REVIEW: Flight of the Night Hawks by Raymond E Feist

Flight of the Night Hawks (Darkwar #1) – Raymond E Feist
HarperCollins Voyager, 2005
420 pages
RRP: AU$45 (hbk), AU$32.95 (tpbk), AU$21.95 (pbk)
ISBN: 0-00-713374-x

Reviewed by Sarah Parker

Originally, I was drawn into this novel by the two characters in the opening chapter. It’s been a while since I visited the Kelewan/Midkemia books. I still think Magician is one of the best fantasy novels ever written, a quintessential read which has all the best elements of fantasy put together in a way that kept me entranced for all 800 plus pages. Flight of the Night Hawks, however is not Magician. I found that this novel told me more about my own expectations and experiences than it did about engaging me into a story.

I enjoyed parts of this novel. I enjoyed the easy reading style and somewhat easy thinking story, but also found myself quite frustrated with jumps between characters and stories. The novel opens with two young men and their mother who have a simple and hard life, and their brush with the magicians at Stardock. I liked this part of the story, and found myself reading on in the hope that there would be more. I was particularly interested in Feist’s writing of the boys’ mother.

However, she disappears rapidly, and throughout the rest of the novel I was held in hope that Feist would get beyond the mother/whore dichotomy, and in small, small ways he did. Our female character was allowed to feel for her sons, be intelligent, and be articulate even though poverty stricken.

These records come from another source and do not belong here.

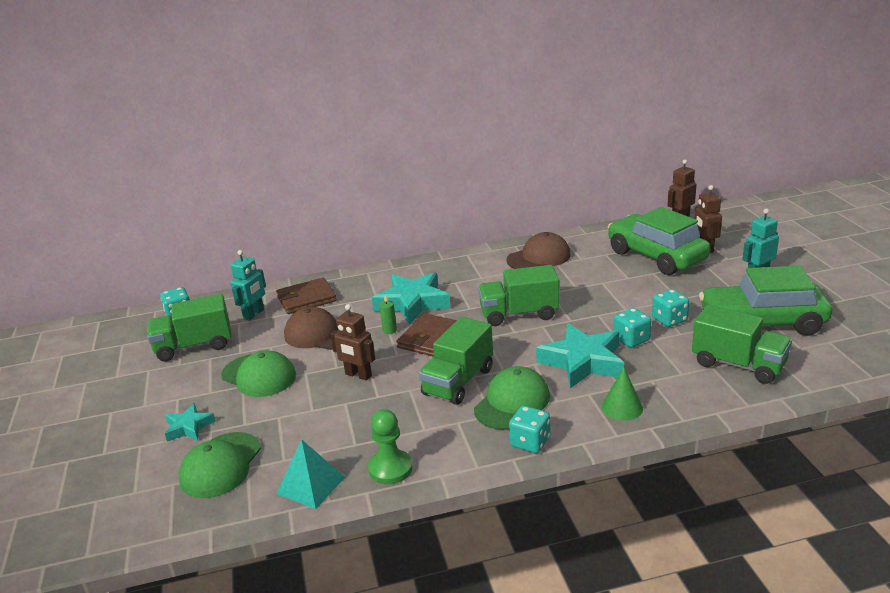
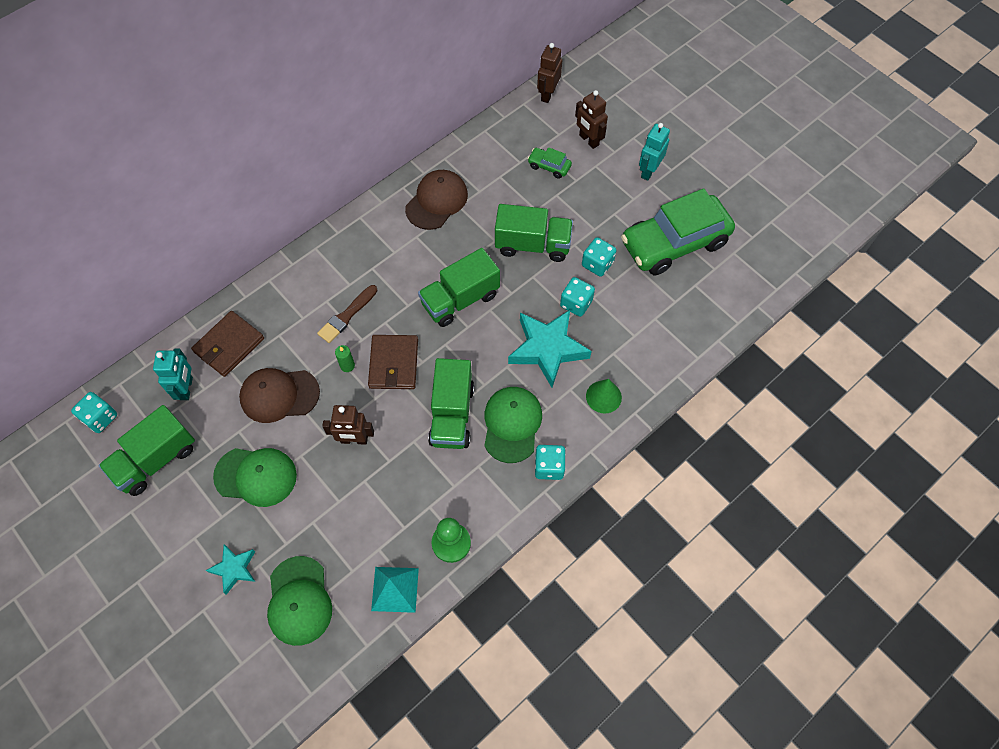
camera: 30 degrees left, 35 degrees up
turquoise star [372,272,450,325] -> brown brush [317,285,377,343]
green car [608,207,711,275] -> green car [527,147,572,179], size x0.41
green truck [692,305,792,384] -> green truck moved to [495,204,573,262]

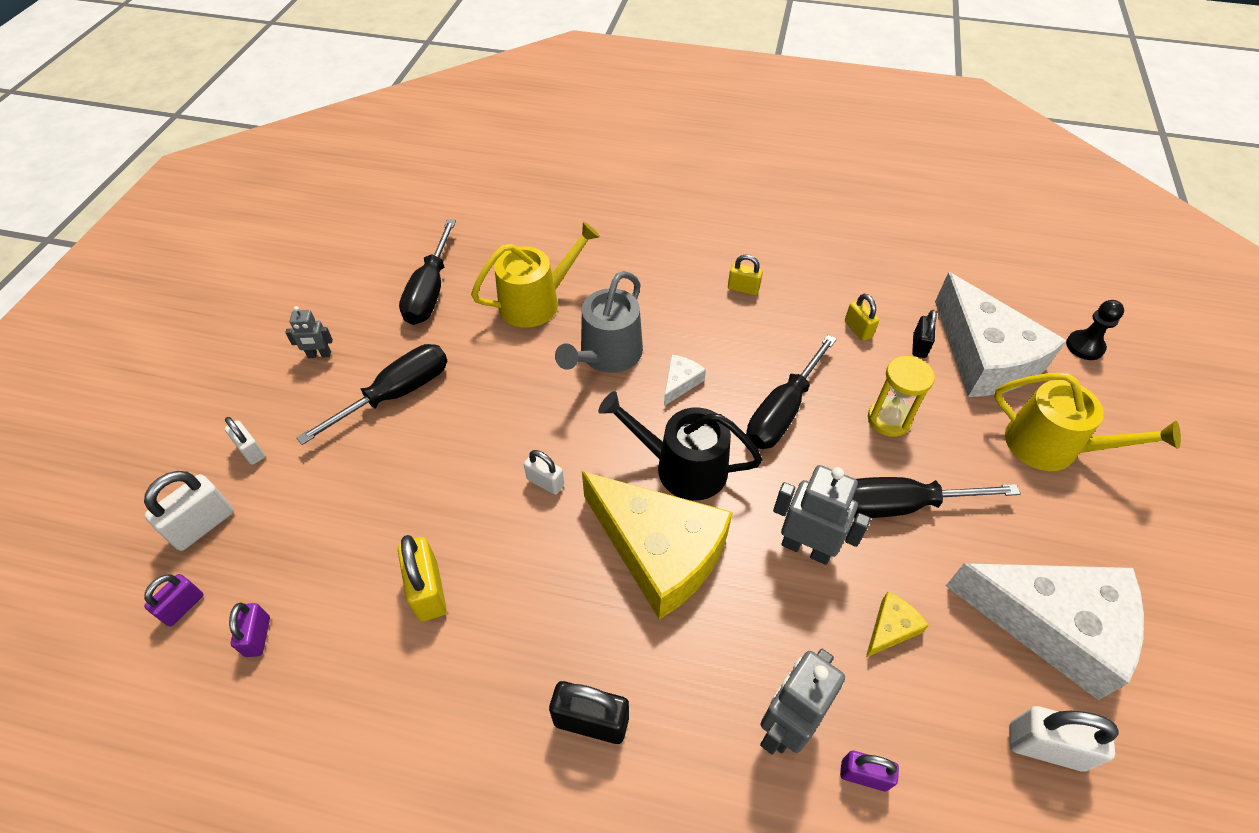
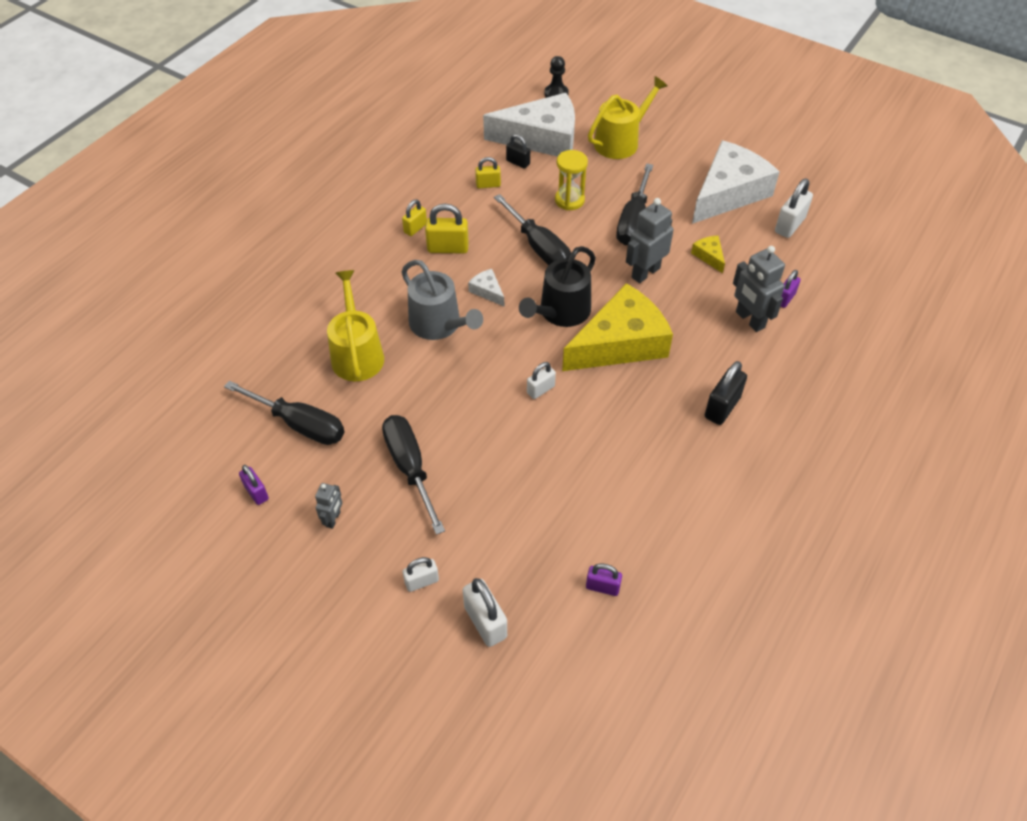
camera: 70 degrees left, 0 degrees up
purple padlock [144,574,203,626] -> purple padlock moved to [239,465,269,505]
yellow padlock [398,535,446,622] -> yellow padlock moved to [425,204,469,254]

I’m tired of the boys’ own adventure novels. Flight of the Night Hawks is pure male fantasy wank with very little that is new or interesting. The interesting characters at the beginning get ignored for old favourites from previous books, and there is so much drawn from previous novels that I was continuously thrown out of the story line and left wondering “Why is that important to this story? What is happening with this story again? Why would I care about that?”

If you’re a big follower of the Magicians of Stardock, then you might find some value of this novel, but I found that the story was all foreshadowing for the next book. I also discovered that I no longer have the patience to care about what happens in the next book until I have the next book in my hand… and so I found this novel lost points for me for wasting yet more of my time.

So, good points were: easy reading ability, some likeable characters, and not too many pages. Bad points include cardboard cutout female characters, too many characters in the novel, more foreshadowing than storyline, and a bunch of references to other novels that quite simply bored me.